Thursday, October 30, 2008

RM200 Million Govt Allocation For Oil Palm Replanting

October 30, 2008 22:01 PM

KUALA LUMPUR, Oct 30 (Bernama) -- Prime Minister Datuk Seri Abdullah Ahmad Badawi on Thursday announced an allocation of RM200 million for replanting 200,000 hectares of oil palm nationwide, saying the time when the price of palm oil was low was good to replace low-yielding, old palms.

He said the replanting would give rural smallholders the opportunity to maintain their yield and step up downstream industries.

"The rise in supply of palm oil will result in an increase in the downstream industries. This is important as the government regards the oil palm industry as strategic because the product is a national resource and the sector provides many job opportunities," he told reporters after chairing a meeting of the Cabinet committee on the Competitiveness of the Oil Palm Sector, at Parliament House here.

"Palm oil is used not only to produce foodstuff but also in making cosmetics and medical-related items and may be used as fuel to meet our needs," he said.

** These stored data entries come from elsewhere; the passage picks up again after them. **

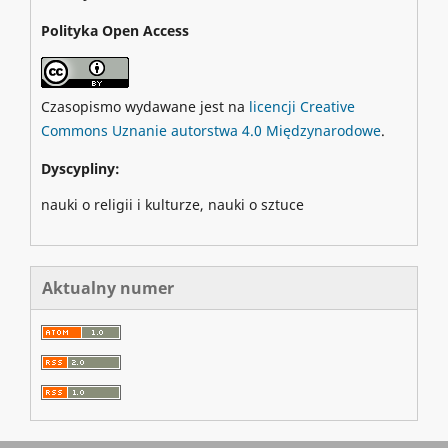
Polityka Open Access
Czasopismo wydawane jest na
licencji Creative
Commons Uznanie autorstwa 4.0 Międzynarodowe
.
Dyscypliny:
nauki o religii i kulturze, nauki o sztuce
Aktualny numer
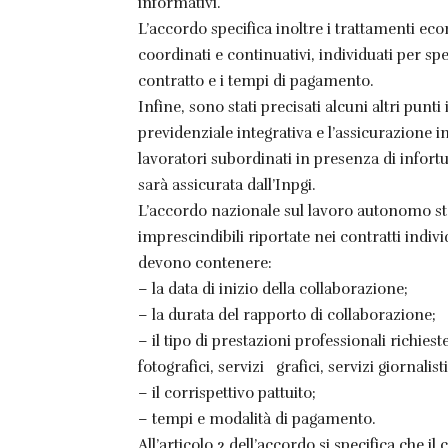
informativi.
L’accordo specifica inoltre i trattamenti ec
coordinati e continuativi, individuati per spe
contratto e i tempi di pagamento.
Infine, sono stati precisati alcuni altri punti 
previdenziale integrativa e l’assicurazione in
lavoratori subordinati in presenza di infortu
sarà assicurata dall’Inpgi.
L’accordo nazionale sul lavoro autonomo stab
imprescindibili riportate nei contratti indiv
devono contenere:
– la data di inizio della collaborazione;
– la durata del rapporto di collaborazione;
– il tipo di prestazioni professionali richieste
fotografici, servizi grafici, servizi giornalisti
– il corrispettivo pattuito;
– tempi e modalità di pagamento.
All’articolo 2 dell’accordo si specifica che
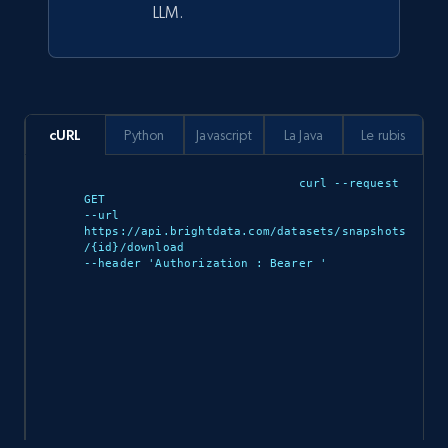
LLM.
cURL
Python
Javascript
La Java
Le rubis
curl --request 
GET 

--url 
https://api.brightdata.com/datasets/snapshots
/{id}/download 

--header 'Authorization : Bearer 
'
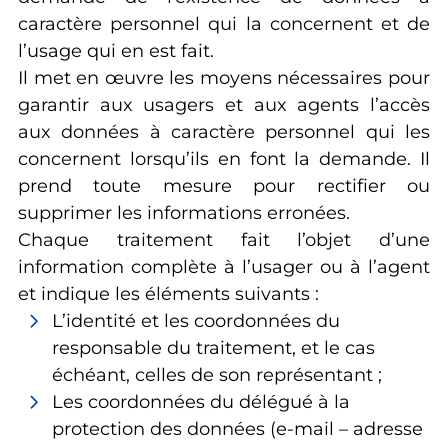
caractère personnel qui la concernent et de
l’usage qui en est fait.
Il met en œuvre les moyens nécessaires pour
garantir aux usagers et aux agents l’accès
aux données à caractère personnel qui les
concernent lorsqu’ils en font la demande. Il
prend toute mesure pour rectifier ou
supprimer les informations erronées.
Chaque traitement fait l’objet d’une
information complète à l’usager ou à l’agent
et indique les éléments suivants :
L’identité et les coordonnées du
responsable du traitement, et le cas
échéant, celles de son représentant ;
Les coordonnées du délégué à la
protection des données (e-mail – adresse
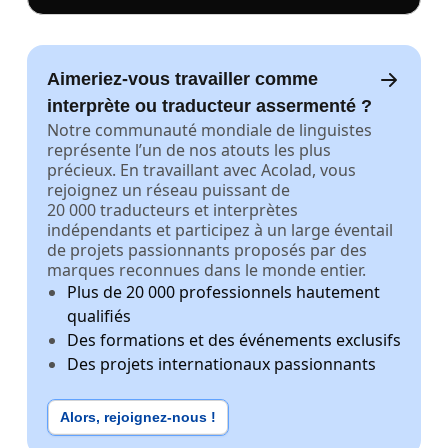
Aimeriez-vous travailler comme
interprète ou traducteur assermenté ?
Notre communauté mondiale de linguistes
représente l’un de nos atouts les plus
précieux. En travaillant avec Acolad, vous
rejoignez un réseau puissant de
20 000 traducteurs et interprètes
indépendants et participez à un large éventail
de projets passionnants proposés par des
marques reconnues dans le monde entier.
Plus de 20 000 professionnels hautement
qualifiés
Des formations et des événements exclusifs
Des projets internationaux passionnants
Alors, rejoignez-nous !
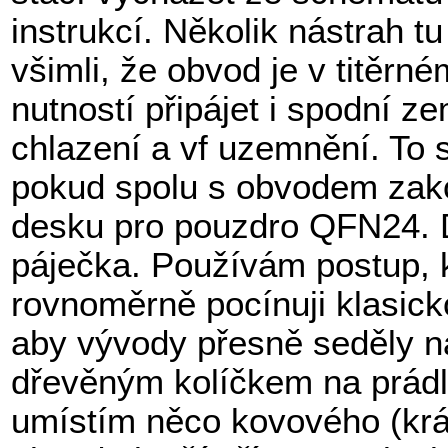
instrukcí. Několik nástrah tu
všimli, že obvod je v titěrn
nutností připájet i spodní z
chlazení a vf uzemnění. To 
pokud spolu s obvodem zako
desku pro pouzdro QFN24. 
páječka. Používám postup, 
rovnoměrně pocínuji klasic
aby vývody přesně seděly na
dřevěným kolíčkem na prádl
umístím něco kovového (krát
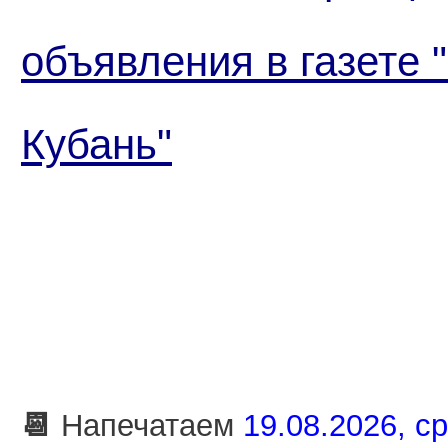
объявления в газете 
Кубань"
📆
Напечатаем
19.08.2026, ср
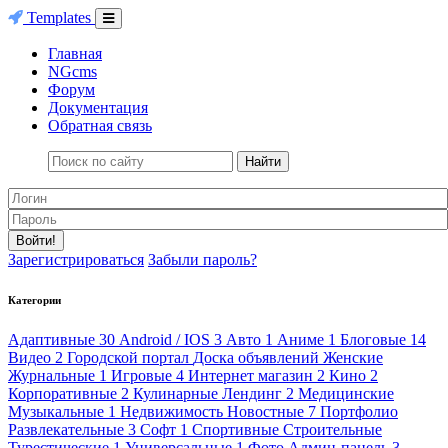
Templates
Главная
NGcms
Форум
Документация
Обратная связь
Найти
Войти!
Зарегистрироваться
Забыли пароль?
Категории
Адаптивные
30
Android / IOS
3
Авто
1
Аниме
1
Блоговые
14
Видео
2
Городской портал
Доска объявлений
Женские
Журнальные
1
Игровые
4
Интернет магазин
2
Кино
2
Корпоративные
2
Кулинарные
Лендинг
2
Медицинские
Музыкальные
1
Недвижимость
Новостные
7
Портфолио
Развлекательные
3
Софт
1
Спортивные
Строительные
Турестические
1
Универсальные
1
Фото
Админ-панель
3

Abdullah said replanting could not be introduced earlier as the high price of palm oil was prohibitive for such an exercise.

Today's meeting also decided on the use of biofuel -- comprising five per cent methyl ester (palm oil) and diesel -- for government vehicles from February 2009, he said.

The implementation, in stages, would be followed by the industrial sector and the transport sector after that, he said.

Asked whether biofuel would be implemented for public vehicles, Abdullah said it could be done once the government had developed the infrastructure for the purpose nationwide.

It is estimated that the production of biofuel with five per cent palm oil would require 500,000 tonnes of palm oil annually when fully implemented in early 2010, he said.

"This does not pose a problem as we have large reserves of palm oil. We produce 17.8 million tonnes of palm oil. As such, it is not difficult to use 500,000 tonnes of palm oil annually to produce biofuel and it will not hamper other ongoing activities such as production of food, medicines, food supplements, cosmetics and other uses," he said.

Asked how the replanting exercise could boost the global price of palm oil, Abdullah said the government was trying to sustain the local production of palm oil in the future and produce high quality palm oil.

"A lot of palm oil trees must be chopped down, thus it cannot be sustainable. When the price is low, then the decision to begin replanting would be a good decision," he said.